— TRECHO PARA LEITURA —
__________________________________________________
O Belo na Música: Embora se conheça alguma associação entre a frequência de notas e determinadas sensações é possível reconhecer imediatamente que tais frequências dependem em grande parte do contexto onde se inserem. Assim a tonalidade de uma música e o seu contexto sonoro não podem ser desconsiderados jamais, isto se aplica à afinação. Ocorre por exemplo da melodia, de saída, surpreender o ouvinte. As duas primeiras notas de Chopin em sua clássica Noturno Op.9 n.2 o demonstram notavelmente. Do sol médio até o si bemol da segunda oitava há uma infinidade de possibilidades, mas este intervalo entre as duas notas se realiza no si justamente porque imprime o fim da tensão promovida pelo sol anterior, e que dura, é verdade, menos de um segundo. Mas note-se que esse sol desperta toda a carga emocional que se conjuga no si bemol seguinte, e que dá ao si a solução para o que o artista compactou naquele simples sol médio. Assim a beleza da música já é reconhecida logo na segunda nota, justamente quando acorda em si o desfecho inicial daquela primeira tensão. Em casos extremos, por exemplo, quando se encontra beleza em música mais ruidosa e pesada, deve-se reconhecer que o processo é simplesmente abreviado, ao invés de encobri-lo ele é exaltado, como se fôssemos assim poupados do trabalho secundário e expostos ao cru, à matéria bruta. A beleza está justamente em não encobrir algo que teria um valor de verdade.
O Belo na Literatura: O princípio segundo o qual a beleza é um efeito estético e linguístico sustenta-se também no fato de que são caracterizados como belos sempre os grandes desfechos, as grandes soluções, e não os grandes inícios (salvo se eles guardarem relação prévia conhecida, obviamente). Quanto a isto (o que bem se aplica aos poemas) deve-se levar em conta também outros aspectos, à frente discutidos. No entanto, é por basear-se numa expectativa que é despertada no leitor que um desfecho, ainda que momentâneo, ganha beleza. Tomemos o exemplo de Ulysses, quando Stephen bêbado é amparado por Bloom e resmunga alguma coisa, Bloom ouve ali o nome de uma mulher amada por Stephen, ao mesmo tempo em que lembra de seu filho morto (o que remete à mulher que seu filho amaria caso fosse vivo) mas na verdade era apenas Stephen chamando um cachorro. Joyce embeleza a própria suposição de beleza nesse gesto.
No que concerne aos poemas aplicam-se-lhes também a já distância que há entre a linguagem usual, simplesmente pelo seu ritmo, rima, sentido, e o emprego da palavra em sua potência criativa, o que por si só já a separa radicalmente do uso comum. Logo o princípio de substituição da cadeia falada por outra ritmada já pressupõe uma língua tosca, sem cor, esvaziada e mecânica por outra oposta, suntuosa, melíflua, encantadora.
__________________________________________________
— REGISTROS FORNECIDOS —
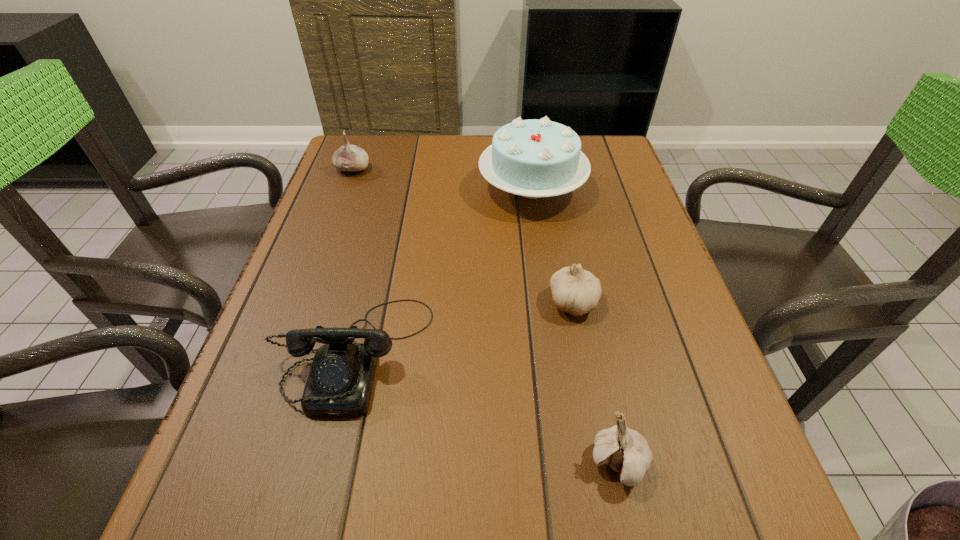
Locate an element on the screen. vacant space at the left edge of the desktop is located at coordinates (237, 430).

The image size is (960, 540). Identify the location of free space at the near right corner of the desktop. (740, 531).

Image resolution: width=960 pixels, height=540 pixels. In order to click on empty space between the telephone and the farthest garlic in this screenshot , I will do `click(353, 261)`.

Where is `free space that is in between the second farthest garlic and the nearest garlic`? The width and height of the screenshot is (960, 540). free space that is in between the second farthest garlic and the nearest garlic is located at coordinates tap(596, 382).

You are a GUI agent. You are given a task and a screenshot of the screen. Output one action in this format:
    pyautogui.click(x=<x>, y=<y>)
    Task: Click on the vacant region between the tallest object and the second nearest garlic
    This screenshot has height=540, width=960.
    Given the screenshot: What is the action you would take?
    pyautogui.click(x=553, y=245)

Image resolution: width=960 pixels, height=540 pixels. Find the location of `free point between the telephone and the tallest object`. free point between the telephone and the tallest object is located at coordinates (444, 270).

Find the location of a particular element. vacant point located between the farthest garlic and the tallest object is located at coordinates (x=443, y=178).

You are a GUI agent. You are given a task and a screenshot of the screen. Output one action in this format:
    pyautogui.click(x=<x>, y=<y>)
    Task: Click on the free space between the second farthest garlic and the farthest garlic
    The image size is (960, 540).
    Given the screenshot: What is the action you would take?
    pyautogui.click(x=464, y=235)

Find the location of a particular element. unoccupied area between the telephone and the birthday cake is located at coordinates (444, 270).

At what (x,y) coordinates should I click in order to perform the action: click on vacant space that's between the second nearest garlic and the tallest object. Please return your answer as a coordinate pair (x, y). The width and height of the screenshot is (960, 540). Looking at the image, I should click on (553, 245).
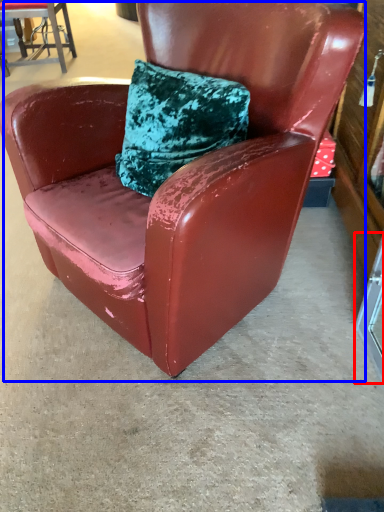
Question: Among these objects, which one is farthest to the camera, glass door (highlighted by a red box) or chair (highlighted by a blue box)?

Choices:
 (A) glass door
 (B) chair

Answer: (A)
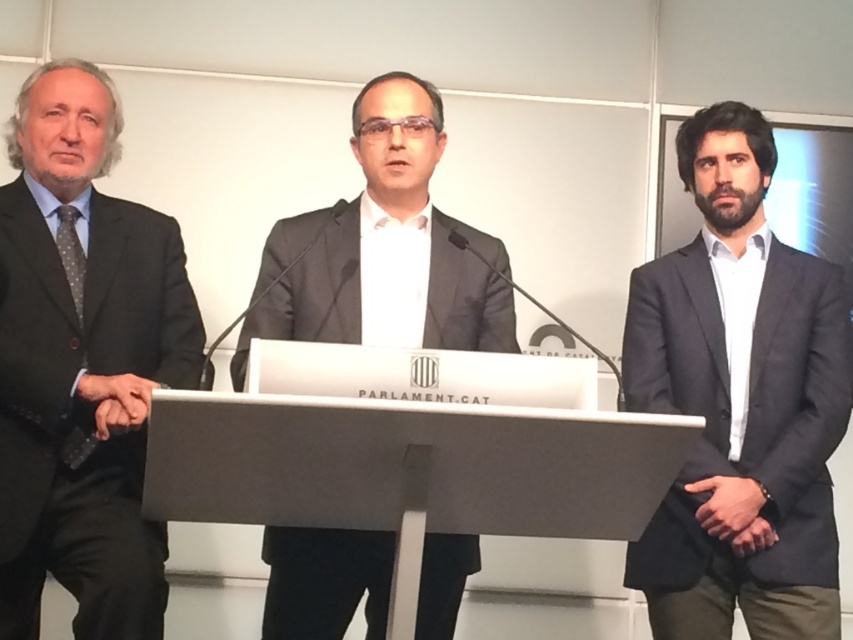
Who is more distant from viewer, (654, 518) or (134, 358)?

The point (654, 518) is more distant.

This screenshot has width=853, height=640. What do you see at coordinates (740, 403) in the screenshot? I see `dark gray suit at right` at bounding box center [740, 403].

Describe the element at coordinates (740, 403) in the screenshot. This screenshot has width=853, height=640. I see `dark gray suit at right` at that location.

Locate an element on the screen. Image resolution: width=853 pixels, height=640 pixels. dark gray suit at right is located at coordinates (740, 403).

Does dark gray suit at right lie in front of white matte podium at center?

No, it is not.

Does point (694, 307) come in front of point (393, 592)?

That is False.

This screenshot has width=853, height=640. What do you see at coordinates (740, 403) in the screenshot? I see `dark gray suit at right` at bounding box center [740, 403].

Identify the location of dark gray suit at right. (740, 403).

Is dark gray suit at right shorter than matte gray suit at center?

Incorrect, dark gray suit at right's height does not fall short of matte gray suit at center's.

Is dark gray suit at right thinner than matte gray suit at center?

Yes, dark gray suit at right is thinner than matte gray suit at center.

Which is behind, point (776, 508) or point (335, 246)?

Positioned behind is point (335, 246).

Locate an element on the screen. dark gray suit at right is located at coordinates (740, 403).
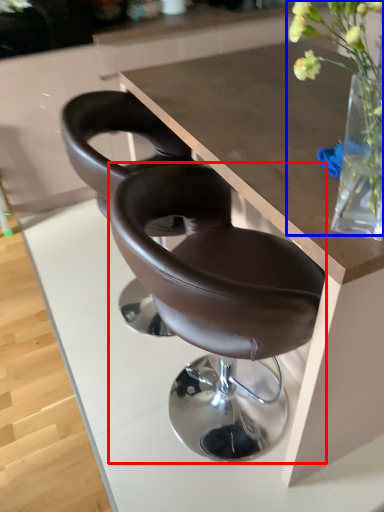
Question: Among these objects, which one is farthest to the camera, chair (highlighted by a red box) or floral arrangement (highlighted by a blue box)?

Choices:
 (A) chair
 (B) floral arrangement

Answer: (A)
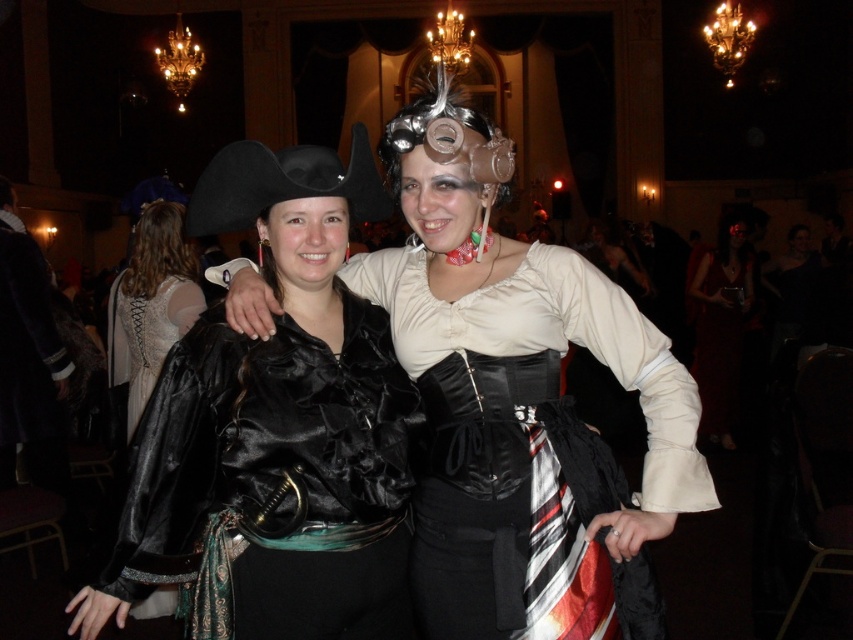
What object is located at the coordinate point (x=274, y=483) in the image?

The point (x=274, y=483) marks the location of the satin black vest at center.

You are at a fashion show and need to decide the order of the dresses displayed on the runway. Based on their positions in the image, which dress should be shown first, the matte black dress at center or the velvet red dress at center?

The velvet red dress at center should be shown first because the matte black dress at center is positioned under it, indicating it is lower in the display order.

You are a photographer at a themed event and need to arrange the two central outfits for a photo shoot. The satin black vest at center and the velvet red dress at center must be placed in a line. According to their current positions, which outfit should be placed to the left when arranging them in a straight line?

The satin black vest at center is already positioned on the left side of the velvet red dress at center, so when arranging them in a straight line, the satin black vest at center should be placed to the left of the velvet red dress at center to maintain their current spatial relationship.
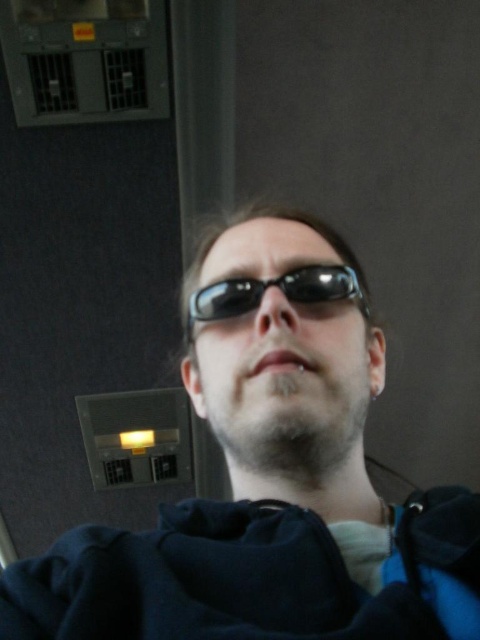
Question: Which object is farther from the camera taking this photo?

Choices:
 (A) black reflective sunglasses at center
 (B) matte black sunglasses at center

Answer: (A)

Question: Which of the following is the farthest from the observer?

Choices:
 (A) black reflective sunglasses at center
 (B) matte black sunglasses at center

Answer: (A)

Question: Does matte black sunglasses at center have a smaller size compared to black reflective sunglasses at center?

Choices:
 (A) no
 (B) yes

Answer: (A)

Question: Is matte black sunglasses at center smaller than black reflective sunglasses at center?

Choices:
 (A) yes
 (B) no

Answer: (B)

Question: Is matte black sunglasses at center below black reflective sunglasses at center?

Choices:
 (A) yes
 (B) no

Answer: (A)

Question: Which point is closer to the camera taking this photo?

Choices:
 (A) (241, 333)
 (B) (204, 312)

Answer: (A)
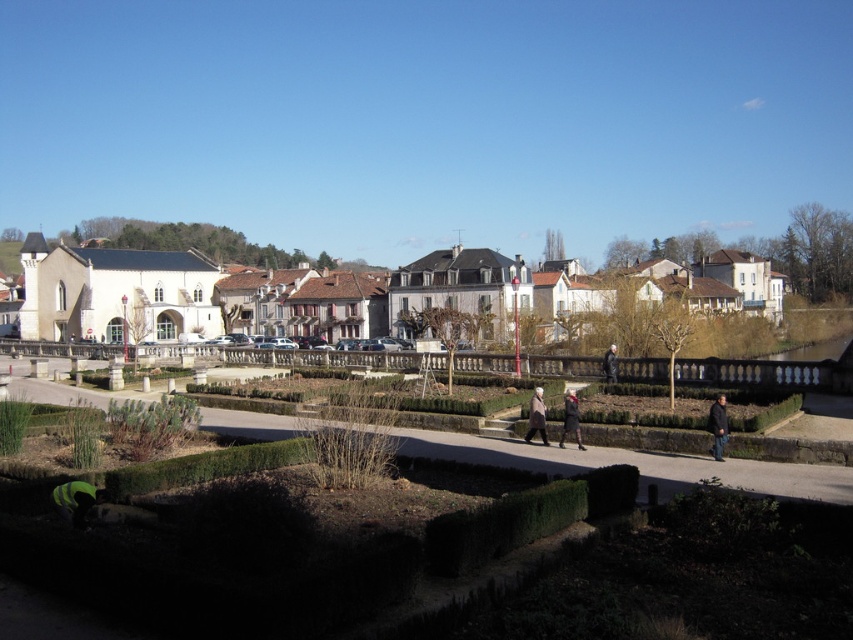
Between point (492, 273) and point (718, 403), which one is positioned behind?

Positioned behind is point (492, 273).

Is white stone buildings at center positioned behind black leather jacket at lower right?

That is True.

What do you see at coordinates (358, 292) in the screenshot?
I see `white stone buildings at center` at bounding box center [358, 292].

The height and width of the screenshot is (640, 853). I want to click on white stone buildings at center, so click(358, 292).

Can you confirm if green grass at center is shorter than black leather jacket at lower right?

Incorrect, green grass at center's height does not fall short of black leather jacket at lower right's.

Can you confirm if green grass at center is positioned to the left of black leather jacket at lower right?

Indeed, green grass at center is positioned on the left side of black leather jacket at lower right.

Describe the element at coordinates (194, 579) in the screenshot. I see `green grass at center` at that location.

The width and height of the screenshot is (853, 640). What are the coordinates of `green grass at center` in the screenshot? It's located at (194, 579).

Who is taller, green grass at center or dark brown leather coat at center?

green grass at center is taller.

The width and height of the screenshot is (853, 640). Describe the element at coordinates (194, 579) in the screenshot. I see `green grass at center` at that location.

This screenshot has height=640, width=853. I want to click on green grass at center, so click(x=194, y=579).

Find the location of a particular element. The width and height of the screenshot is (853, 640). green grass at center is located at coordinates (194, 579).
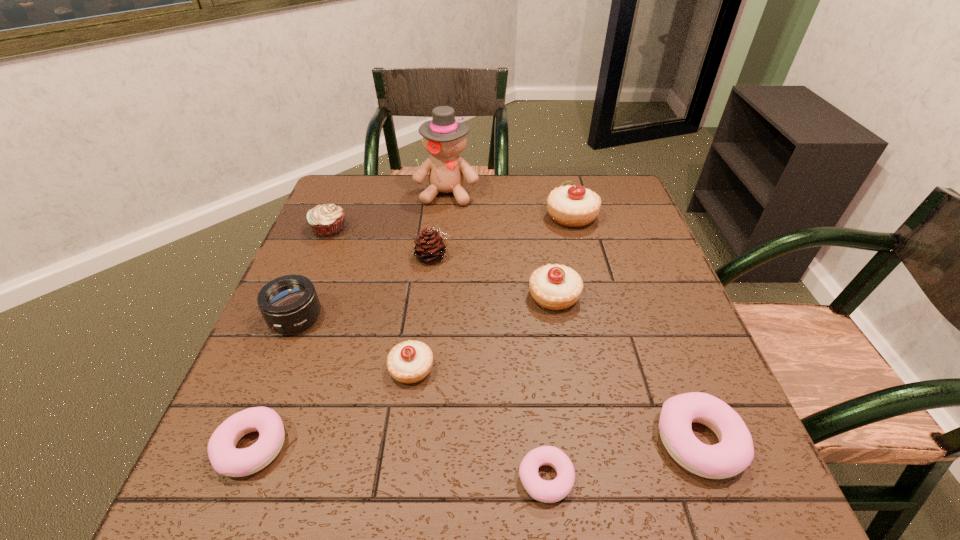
__________________________________________________
— REQUISITOS —
Copie, sem nenhuma alteração, a passagem do trecho sobre o belo na música e na literatura que começa nas palavras "No que concerne" e termina após "suntuosa, melíflua, encantadora.".

— RESPOSTA ABAIXO —
No que concerne aos poemas aplicam-se-lhes também a já distância que há entre a linguagem usual, simplesmente pelo seu ritmo, rima, sentido, e o emprego da palavra em sua potência criativa, o que por si só já a separa radicalmente do uso comum. Logo o princípio de substituição da cadeia falada por outra ritmada já pressupõe uma língua tosca, sem cor, esvaziada e mecânica por outra oposta, suntuosa, melíflua, encantadora.